Searches the vector index of OCR’d PDF pages. Use for anything written in a document: amounts, dates, terms, account numbers, lease clauses, notice content.

Database

Queries SQLite tables (entity, vendor, mortgage, invoice_tracker). Use for structured lookups: vendor lists, entity/property info, owner/manager details, utility flags.

Monday.com

Reads the AP board for invoice workflow: status, due dates, paid dates, recurring flags, group assignments. Also reads the M&O board for task notices.

Upload

Reads a file you attach to the chat. Use for reconciliation, comparison, or analysis of external data against your system.

Code

Runs Python in a read-only sandbox with pandas, SQLite access, and data from prior pipeline steps. Use for calculations, aggregations, charts, and visualizations.

Chat Input

The chat input bar sits at the bottom of the page. On the left is a paperclip icon for attaching files, and on the right is a send arrow. Type your question and press Enter or click the send arrow.

Uploading Files

Click the paperclip to attach a file before or while typing your message. Accepted types: PDF, CSV, Excel (.xlsx/.xls), and TSV.
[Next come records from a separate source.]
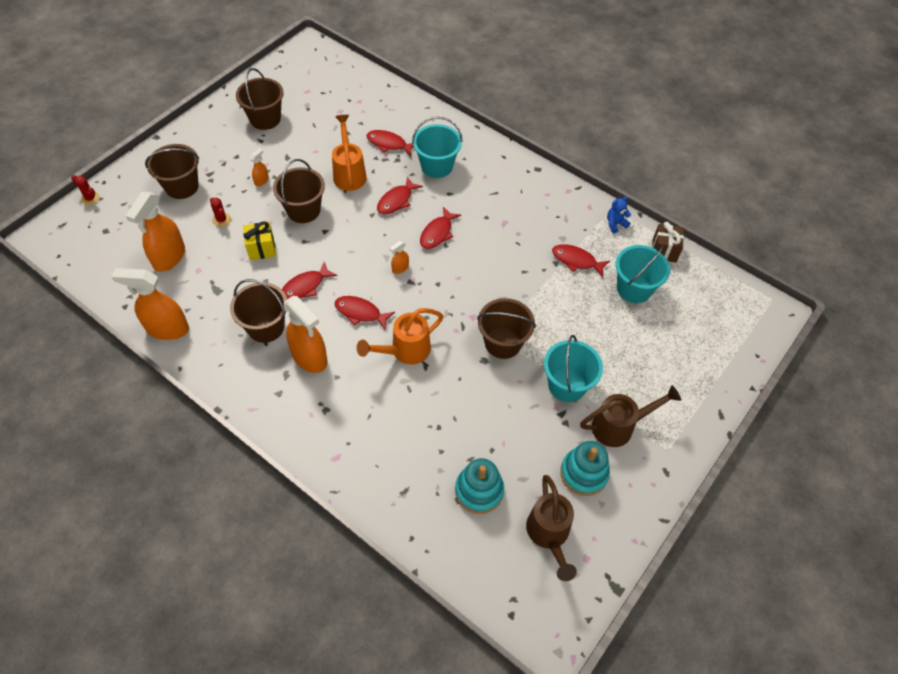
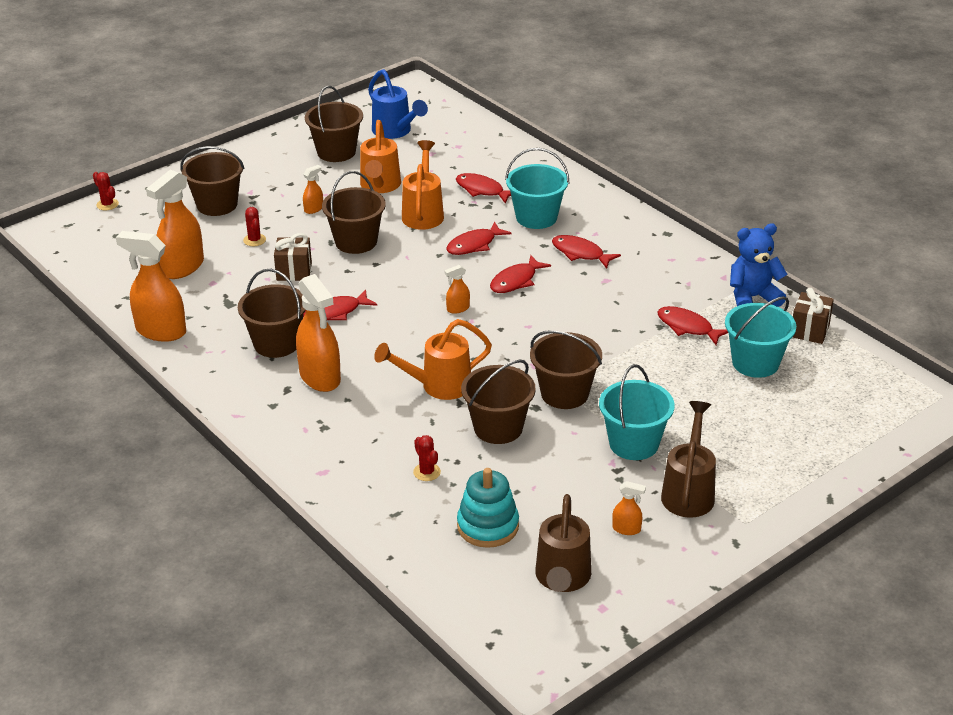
camera: 15 degrees right, 20 degrees down
(261, 249) = (294, 272): yellow gift -> brown gift
(307, 92) = (395, 132): none -> blue watering can
(308, 150) = (379, 186): none -> orange watering can
(360, 312) = (395, 344): red fish -> red fish (580, 253)
(418, 443) = (427, 472): none -> red cactus
(461, 386) = (498, 428): none -> brown bucket
(583, 473) = (626, 529): turquoise stacking toy -> orange spray bottle
(615, 224) = (752, 297): blue teddy bear -> blue teddy bear, size x1.77
(619, 426) = (689, 491): brown watering can -> brown watering can turned 75 degrees counterclockwise

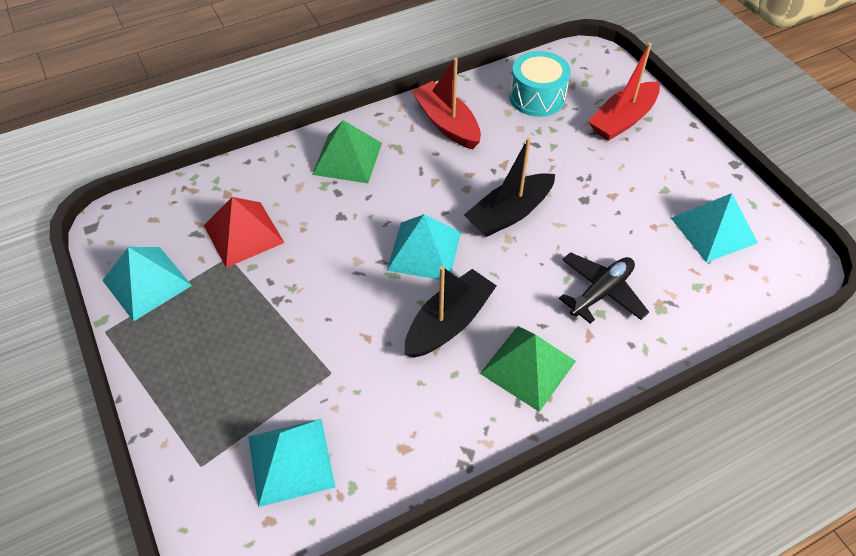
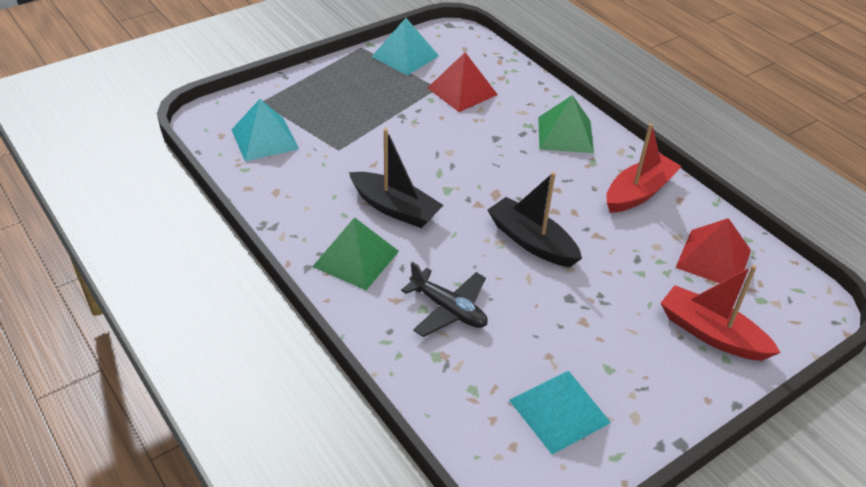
camera: 80 degrees right, 10 degrees down
(424, 251) = (470, 189): turquoise pyramid -> none
(537, 97) = (713, 258): turquoise drum -> red pyramid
The system knows to use the uploaded file when you reference “the file,” “the spreadsheet,” “the register,” or similar language. You can also just attach a file without typing anything and it will analyze the contents automatically.

Example Queries

Single-source queries that search documents, the database, or Monday.com directly.
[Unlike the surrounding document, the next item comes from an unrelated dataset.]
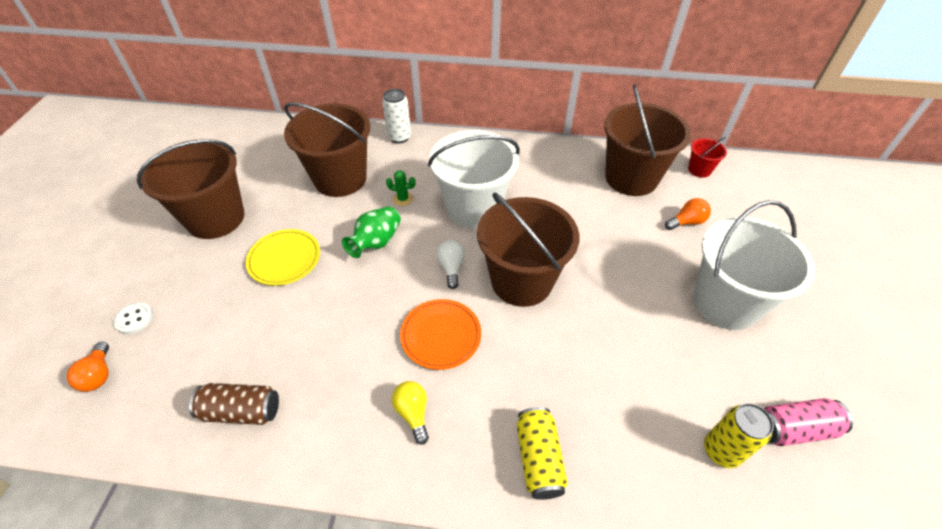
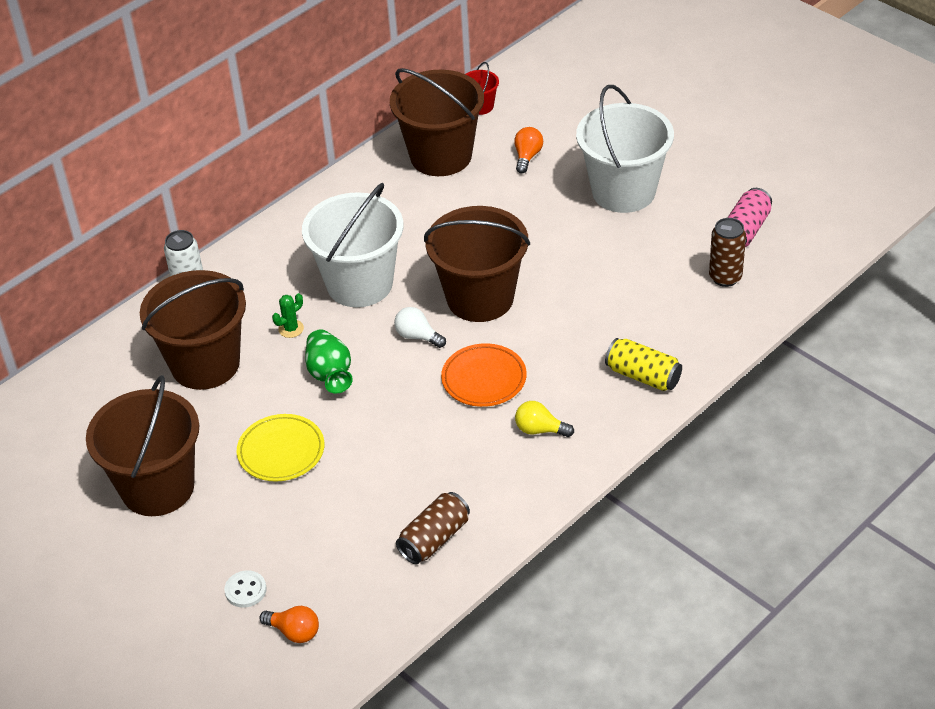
camera: 50 degrees left, 5 degrees down
(721, 451) = (725, 277): yellow can -> brown can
  • “What is on the latest SCE invoice for Westwood?”
  • “Find the lease for 1234 Main Street”
  • “Show me all task notices from this month”
  • “What is the rent amount on the LAX lease?”
  • “List all utility vendors”
  • “Which properties does owner EM manage?”
  • “What invoices are pending on the AP board?”
  • “Show me all paid invoices from last week”

Bulk CSV Extraction

When you ask for data across many documents in a tabular format, the system automatically switches to bulk mode. It casts a wider search net, processes documents in batches, and produces a downloadable CSV.
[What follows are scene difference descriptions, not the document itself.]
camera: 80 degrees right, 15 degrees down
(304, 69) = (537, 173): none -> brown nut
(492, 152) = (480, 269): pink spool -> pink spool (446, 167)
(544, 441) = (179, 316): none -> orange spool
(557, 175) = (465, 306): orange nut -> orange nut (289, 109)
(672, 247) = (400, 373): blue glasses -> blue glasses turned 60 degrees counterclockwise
For example: “Give me a CSV of all vendor invoice amounts for 2024” or “Extract account numbers from all SCE invoices.”

Response Features

Formatted Tables

Responses often include markdown tables for structured data like property overviews, rent schedules, vendor lists, and invoice summaries.

Referenced Files

Expandable list of documents the AI used. Shows filename, type, matched page, relevance score, and server path. Click Open to launch the file.

Download CSV

Appears when the response includes tabular data. Downloads the extracted data as a CSV file with a generated filename.

Export Response

Downloads the individual question and response as a formatted PDF.

Retry

Appears on the most recent response. Reruns the full pipeline for the same question, which can produce different results.

Charts

When the code execution step generates a visualization, it renders inline below the text response.

Chat Sidebar

Chat sidebar

The sidebar shows system status at a glance.

SectionWhat it shows
Search IndexPages, documents, invoice count, and document count from the vector database.
DatabaseEntity, vendor, and tracked invoice counts from SQLite.
ConnectionsStatus indicators (checkmark or X) for Server, Monday.com, and ChromaDB.
Deep ThinkingCheckbox that increases reasoning depth for all Gemini calls. Useful for complex questions; responses take longer.
Document Read DepthControls how much OCR text per page the AI reads. Four presets: Quick (minimal text, fast), Standard (balanced, default), Thorough (more text, better for detailed extraction), and Full (entire document, no truncation). Higher settings improve accuracy on long or dense documents but use more tokens and may require additional processing batches.
Attached FileName and size of the currently uploaded file, if any.
Clear ChatResets the conversation, clears the attached file, and resets token tracking.
Export ChatDownloads the full conversation as a formatted PDF. Appears after at least one exchange.